In blog for the American Prospect, Dean Baker of the Center for Economic and Policy Research lays out why the underlying terms of this debate are fatally flawed. Criticizing David Brown’s Post piece for “telling readers that there is nothing we can do about health care costs,” Baker writes:

Remarkably, this lengthy column never once notes the fact that the United States pays more than twice as much per person for health care than the average of the other wealthy countries, all of whom enjoy longer life expectancies.

This is a hard to overlook piece of evidence suggesting that the United States could do a great deal to lower its health care costs. Among other things, we have a hugely wasteful insurance system (noted in the column), pay close to twice as much for prescription drugs as people in other wealthy countries, and pay our medical specialists close to twice as much as they earn in other wealthy countries.

Overpaying for drug and doctors not only directly wastes money by causing us to pay more for the same services. The huge rents created by these over-payments leads drug companies and specialists to find ways to promote excessive use of their products and services. The result is really bad and really expensive medicine.

Studies comparing health care in the United States and other industrialized countries–including those conducted by the World Health Organization, Congressional Research Service, Kaiser Family Foundation, and Commonwealth Fund–consistently find dramatically higher spending in the U.S. (both per capita and as a percentage of GDP), and poorer performance on a host of important health measures, from life expectancy to infant mortality to medical errors. All of these other countries, of course, have public single-payer health care systems, while we have medicine for profit.
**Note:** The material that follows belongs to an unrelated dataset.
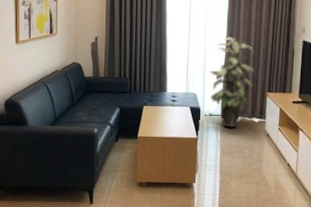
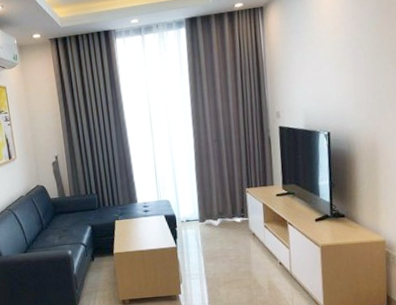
indoor plant: present [209,37,255,128] -> none [180,134,230,232]

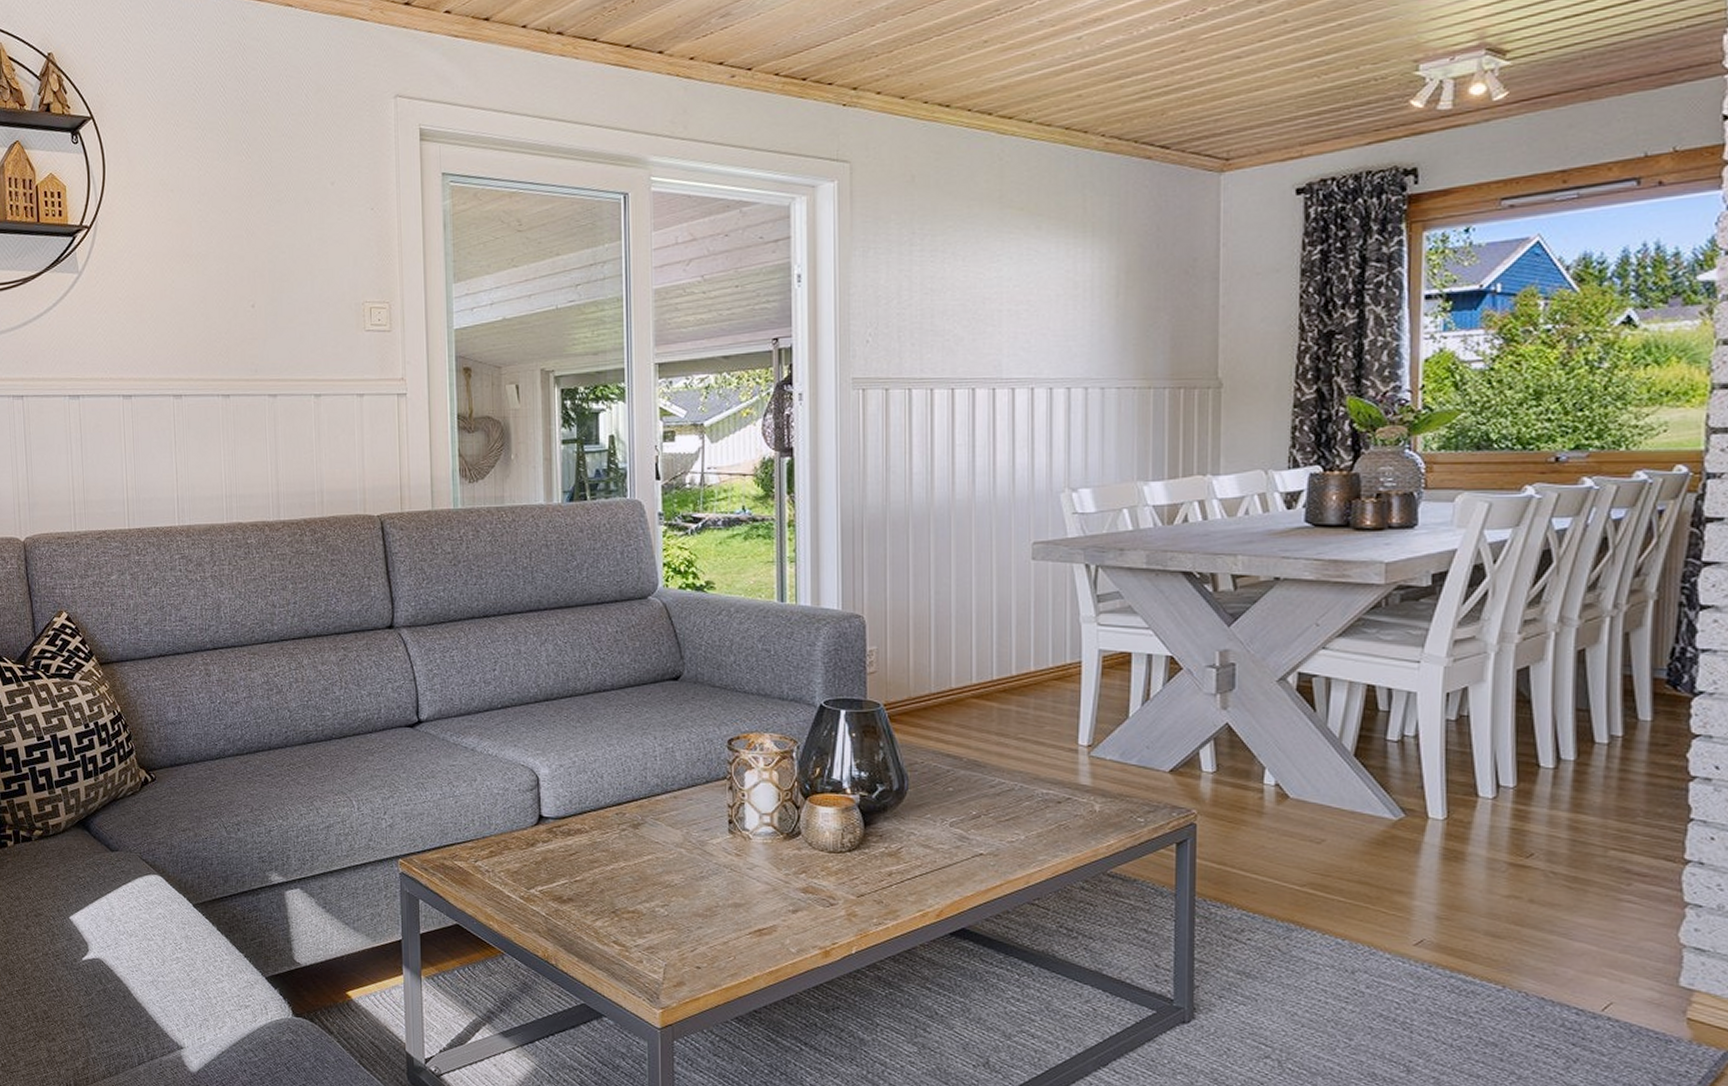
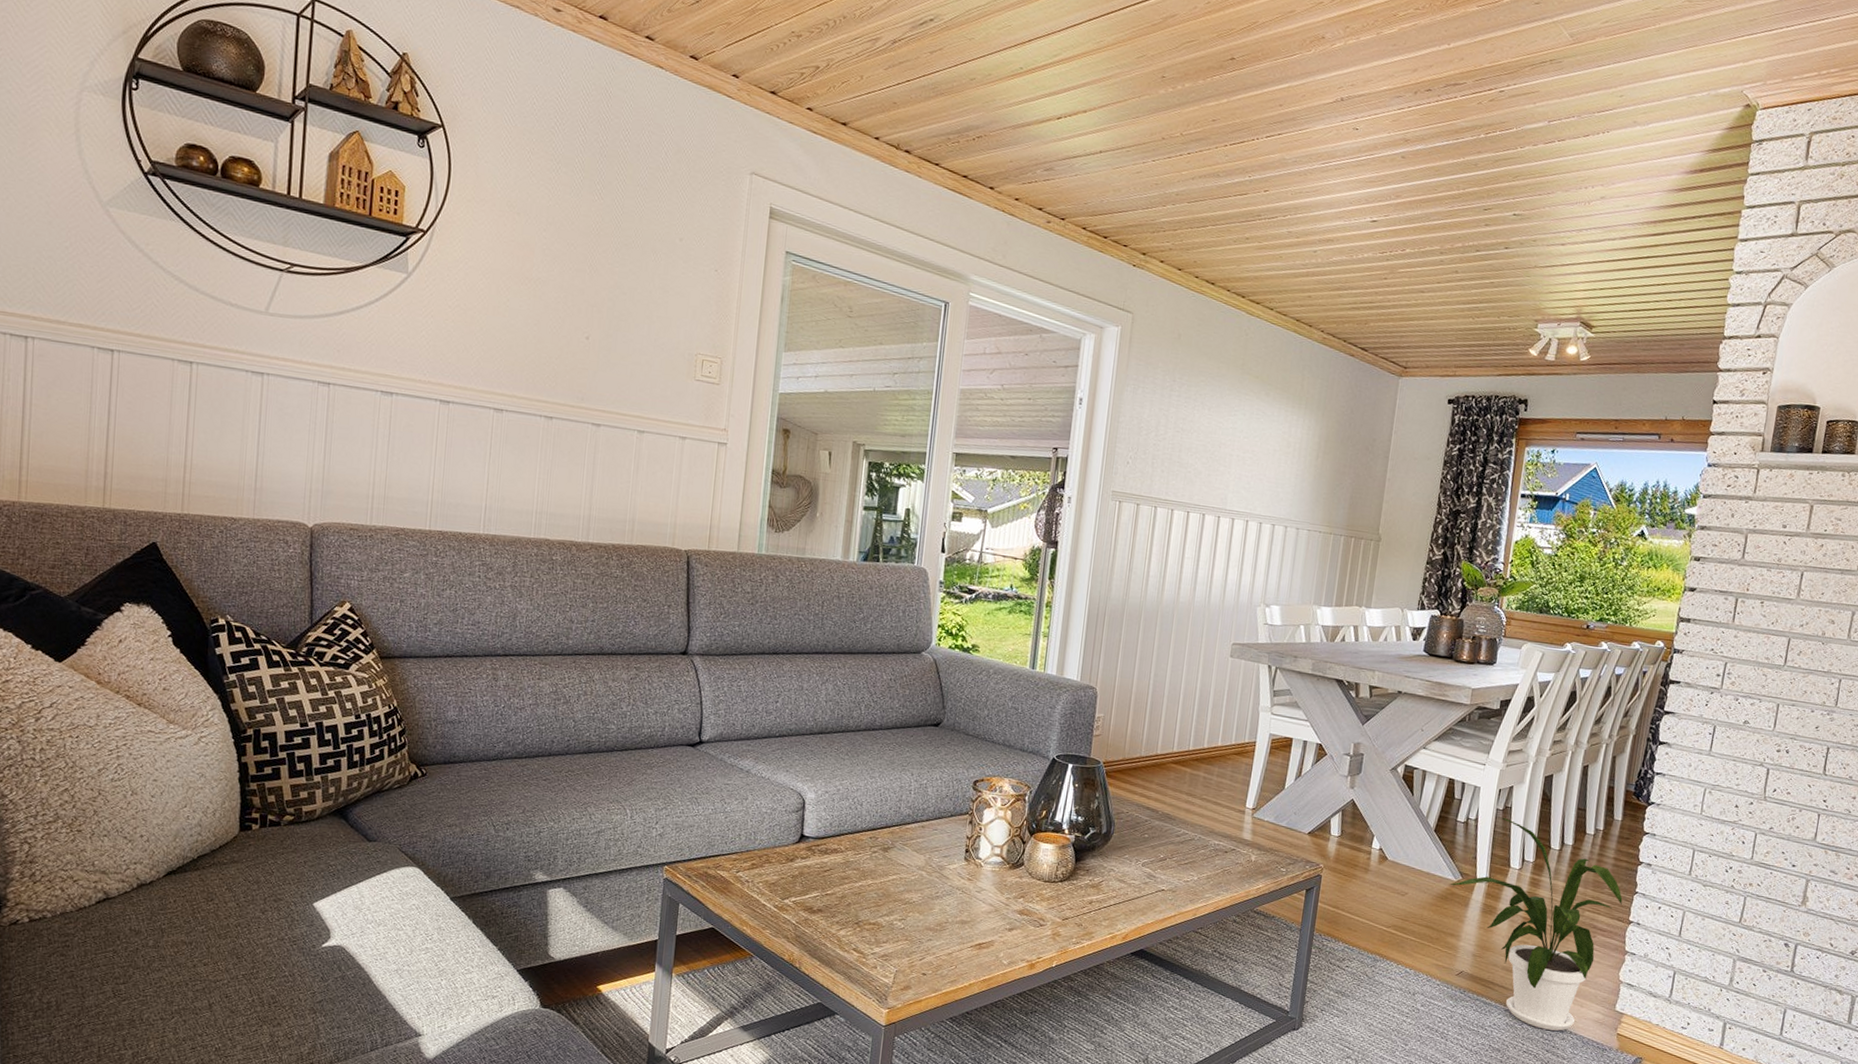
house plant: none [1387,730,1669,1017] -> present [1450,817,1623,1031]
I’m as public spirited as the next person, and I have a Gen-X son. So I’d like to think I’d be willing to give up some expensive, life-prolonging medical treatment if the future of humanity depended upon it. But I’m certainly not going to do it so that some pharmaceutical company executive can take another vacation in Bora-Bora, or so that an elected official can get another big campaign contribution from the insurance industry.

So here’s my advice to anyone who suggests that American geezers should do the right thing and accept age-based health care rationing: Institute a single-payer system, cut our national health care costs in half–and then get back to me.